— Task brief —
From the listing below, retype exactly the line holding "Considering the visual", the line holding "the rock at (x=219, y=595) 2.16", and the lines between them; skip everything else.

— Records shown —
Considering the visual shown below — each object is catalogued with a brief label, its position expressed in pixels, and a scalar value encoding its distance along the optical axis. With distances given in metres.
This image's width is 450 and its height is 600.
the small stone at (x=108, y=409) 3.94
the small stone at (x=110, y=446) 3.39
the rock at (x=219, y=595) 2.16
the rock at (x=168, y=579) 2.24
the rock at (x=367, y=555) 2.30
...
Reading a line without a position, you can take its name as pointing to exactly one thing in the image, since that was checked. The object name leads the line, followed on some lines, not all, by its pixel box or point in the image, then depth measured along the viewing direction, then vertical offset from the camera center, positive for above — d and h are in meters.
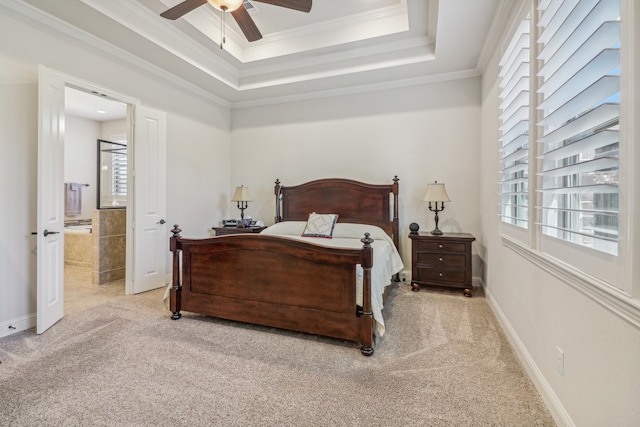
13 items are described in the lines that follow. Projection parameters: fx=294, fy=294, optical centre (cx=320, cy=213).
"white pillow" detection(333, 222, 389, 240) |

— Reply —
Considering the visual shown below — each object is catalogued with a brief label, its position expressed in pixels, and a scalar value encoding its distance along the optical axis. With distances given in metres.
This image's width is 450 and its height is 600.
the small stone at (x=108, y=409) 3.94
the small stone at (x=110, y=446) 3.39
the rock at (x=219, y=595) 2.16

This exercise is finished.